As British Columbians face increasing water restrictions due to a heat wave, forest fires and drought, the province must answer why it is charging bottled water companies only $2.25 per million litres taken from B.C. sources.
Or why companies using huge amounts of water for hydraulic fracturing -- or “fracking” -- to extract oil and natural gas pay the same price.
And with Nestle bottling 265 million litres of B.C. water a year for the princely sum of just $596.25, while customers pay $2.25 for each bottle in some places, Brabeck-Letmathe’s controversial comments that water is a “foodstuff” that should have a “market value” deserve more attention.
“Personally, I believe it’s better to give a foodstuff a value so that we’re all aware that it has its price, and then that one should take specific measures for the part of the population that has no access to this water,” Brabeck-Letmathe said in 2005, when he was CEO of Nestle.
Later, Brabeck-Letmathe backtracked after an international firestorm erupted, saying he does “not deny that clean and safe water to drink or for basic hygiene is a human right.”
But even if water should have a “market value,” surely it is far more than B.C.’s pathetically low price.

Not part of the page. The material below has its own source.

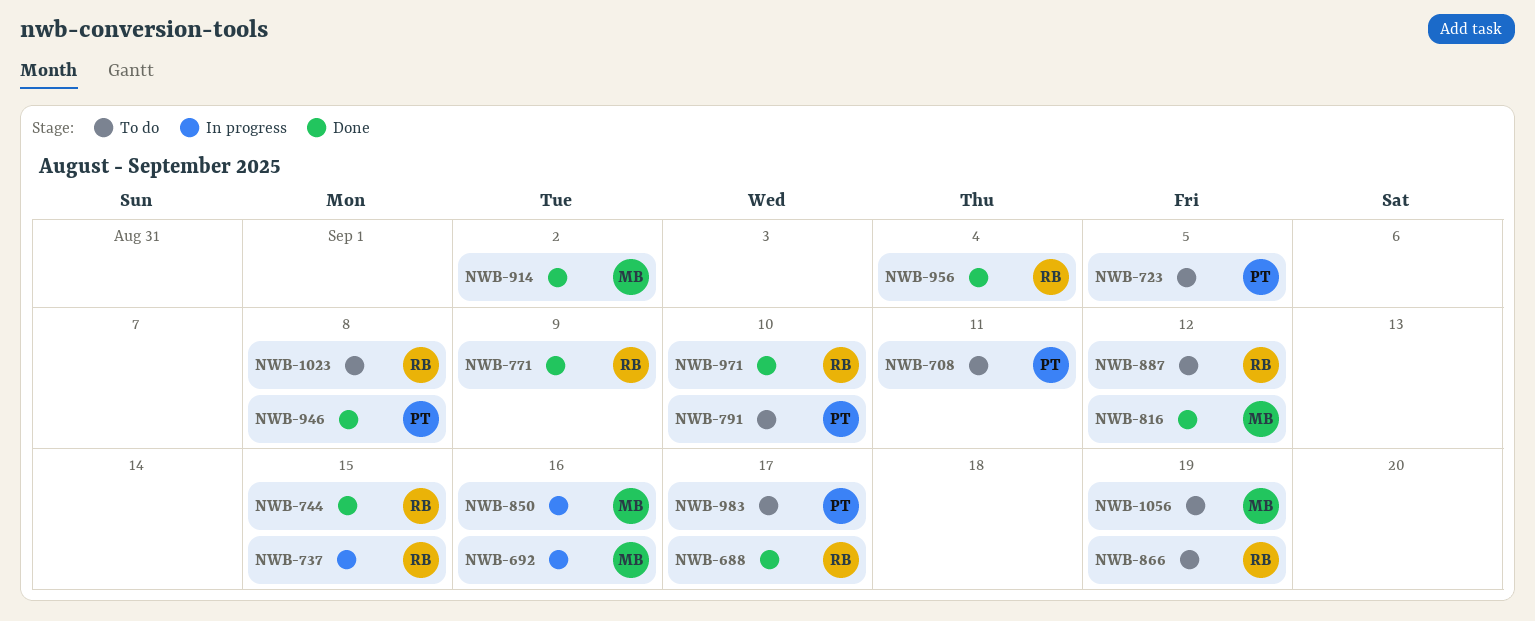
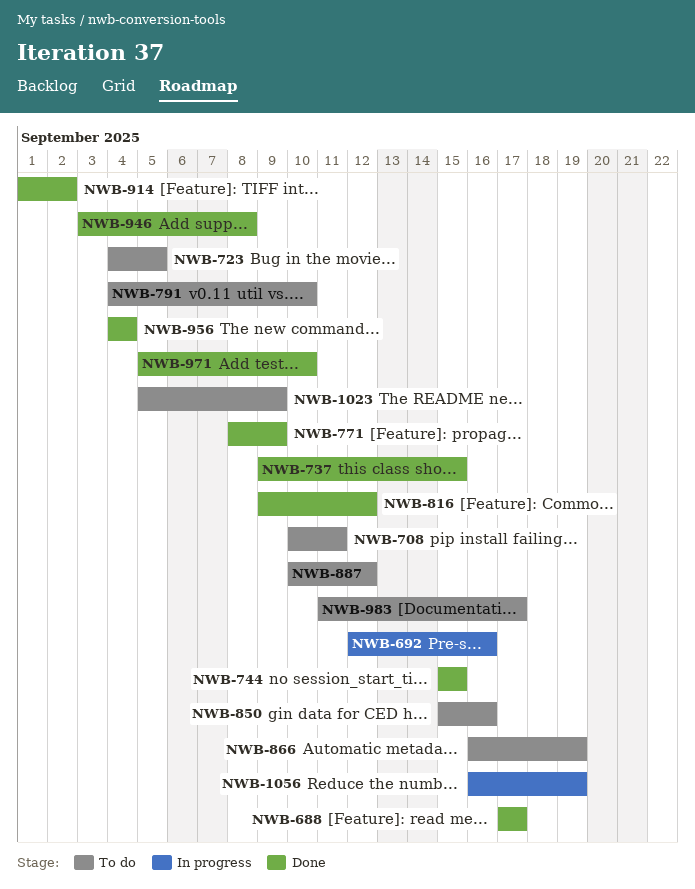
NWB-737, status: In progress -> Done
NWB-850, status: In progress -> To do
NWB-1023, due: Sep 8 -> Sep 9
NWB-1056, status: To do -> In progress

Nova Scotia charges $140 per million litres for many purposes and Quebec bills $70 for bottling water.
And B.C.’s cut-rate fee is charged not only to water bottlers, but also other industrial users, including sewage disposal and garbage dumps.
But lord have mercy on the poor Vancouver homeowner who waters their lawn on the wrong day or time.
The fine for breaking current water restrictions is a whopping $250.
For that kind of money, you could buy 111 million litres of water -- but only if you were Nestle or an oil company.
When big businesses can get good, clean B.C. water for $2.25 a million litres while the little guy can’t use a few dozen without risking a fine over 100 times more than that, the government’s logic is clear as mud.